=== ASSIGNMENT 1 ===
Return the records word for word, from their start through the line that contains "处理这种情况的方法是为这种情况的发生做好计划。", including that line, and omit the pictures.

=== PASSAGE PROVIDED ===

+++

Yearly consumption of sugar in the United States was no more than about ten pounds per person, in the early 1800s. The US Department of Agriculture reported that this had risen to some 118 pounds of sugar per year by 1975, to 127 pounds per year by 1987, and to 152 pounds per person every year by 1996!

In 2001, sugar consumption was approaching 170 pounds or more. Even though that figure has dropped over the last 20 years (now estimated at 152 pounds per year. Propaganda groups that are paid to promote excess sugar consumption try to tell Americans that we only average 57 pounds each per year – but they are paid to get you to eat more sugar!

A generous proportion of this sugar is concealed in processed foods, often in non-dessert items such as soups, salad dressings, condiments such as steak sauce and BBQ sauce, cured meats such as ham and bacon, and even in table salt. Furthermore, since many of us who follow low carb eat virtually no sugar at all, some people are eating a whole lot more than the average amount!

We have already talked about how sugar, almost alone among foods commonly eaten in the Western Diet, is essentially a ‘pure’ substance: sucrose without any additives. It is, of course, mixed into all manner of things, but it digests into two simple sugars via only one water-related step. But, is this equally true of all forms of sugar? And where does sugar come from, anyway?

A Little History Lesson

In 1597, an Englishman named John Gerard wrote home to England about sugar cane. “It is a pleasant and profitable reed. The Cane it selfe, or stalke is not hollow as the other Canes or Reeds are, but full, and stuffed with a spongeous substance in taste exceeding sweet.” (sic)

At that time, sugar was still a novelty in Europe. Although sugar cane, a very tall tropical grass that looks a bit like bamboo, was grown as early as 325 BC in India, it wasn’t grown in the Middle East until 500 or maybe 600 AD, and it didn’t come to Europe at all until Columbus’ second voyage in 1493. Additionally, there was no beet sugar anywhere in the world until the 18th century, and no general use of it until early in the 19th century.

+++

=== RAW DATA ===
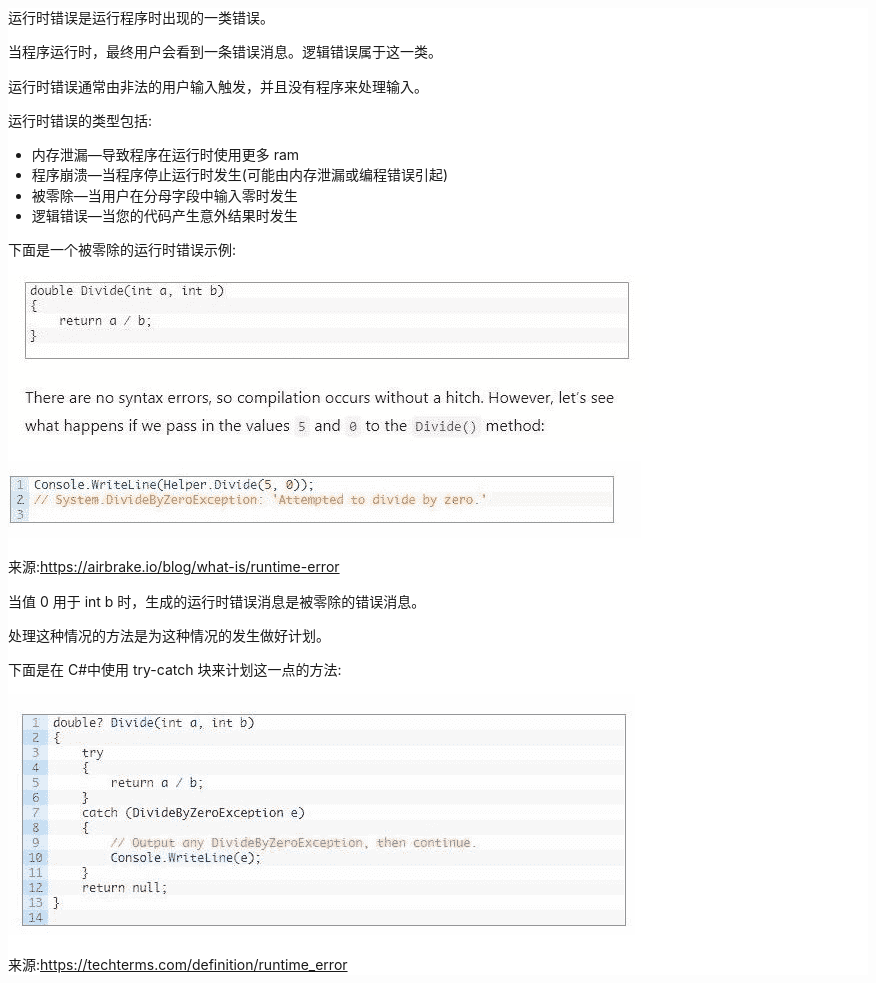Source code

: 运行时错误是运行程序时出现的一类错误。

当程序运行时，最终用户会看到一条错误消息。逻辑错误属于这一类。

运行时错误通常由非法的用户输入触发，并且没有程序来处理输入。

运行时错误的类型包括:

*   内存泄漏—导致程序在运行时使用更多 ram
*   程序崩溃—当程序停止运行时发生(可能由内存泄漏或编程错误引起)
*   被零除—当用户在分母字段中输入零时发生
*   逻辑错误—当您的代码产生意外结果时发生

下面是一个被零除的运行时错误示例:

![](img/dc54f88339c9debc5734c5b3e22e828c.png)

![](img/39256bd15b4574ea6f941b2849c1742e.png)

来源:https://airbrake.io/blog/what-is/runtime-error

当值 0 用于 int b 时，生成的运行时错误消息是被零除的错误消息。

处理这种情况的方法是为这种情况的发生做好计划。

下面是在 C#中使用 try-catch 块来计划这一点的方法:

![](img/25f10fe4dd1be89df3523823c3b9a57e.png)

来源:https://techterms.com/definition/runtime_error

+++

=== ASSIGNMENT 2 ===
Resume the passage above on sugar consumption and history, continuing from its final sentence.

=== TASK RESULT 1 ===
Source code

: 运行时错误是运行程序时出现的一类错误。

当程序运行时，最终用户会看到一条错误消息。逻辑错误属于这一类。

运行时错误通常由非法的用户输入触发，并且没有程序来处理输入。

运行时错误的类型包括:

*   内存泄漏—导致程序在运行时使用更多 ram
*   程序崩溃—当程序停止运行时发生(可能由内存泄漏或编程错误引起)
*   被零除—当用户在分母字段中输入零时发生
*   逻辑错误—当您的代码产生意外结果时发生

下面是一个被零除的运行时错误示例:

![](img/dc54f88339c9debc5734c5b3e22e828c.png)

![](img/39256bd15b4574ea6f941b2849c1742e.png)

来源:https://airbrake.io/blog/what-is/runtime-error

当值 0 用于 int b 时，生成的运行时错误消息是被零除的错误消息。

处理这种情况的方法是为这种情况的发生做好计划。

=== TASK RESULT 2 ===
Since chocolate comes from the New World, cocoa wasn’t known in Europe until after the discovery of the Americas. Neither coffee nor tea spread into wide usage among Europeans until the 1700s. But after those three drinks achieved popularity, there was a great demand for cheaper and more locally produced sweeteners. Cane sugar plants do not grow in Europe, and honey, although available, changes the taste of foods and beverages. Sugar was sought from another source.

Politics played a big part in the development of sugar throughout the world. A German chemist named Andreas Marggraf invented the first process for extracting sucrose from beets, but even so, the process did not come into general use until after 1811, when Napoleon commissioned French scientists to find a replacement for sugar cane sweetener because the British had cut off France’s sources of sugar from South America. Within a few years, Marggraf’s process was rediscovered and sugar processing plants began to spring up everywhere. By 1840, the beet sugar industry was flourishing in Europe.

Beet Sugar Versus Cane Sugar

Today, beet sugar makes up one-third to one-half of the sugar produced throughout the world. Sugar cane only grows in tropical regions and in areas of the southern states of the US, but sugar beets are more easily grown virtually everywhere else, as they are less demanding of hot weather.

Because the sweetener is processed down to pure sucrose, there is no essential difference in taste or usage between cane sugar and beet sugar, and they are generally used interchangeably, except by the rare person who might be allergic to one plant source, but not the other.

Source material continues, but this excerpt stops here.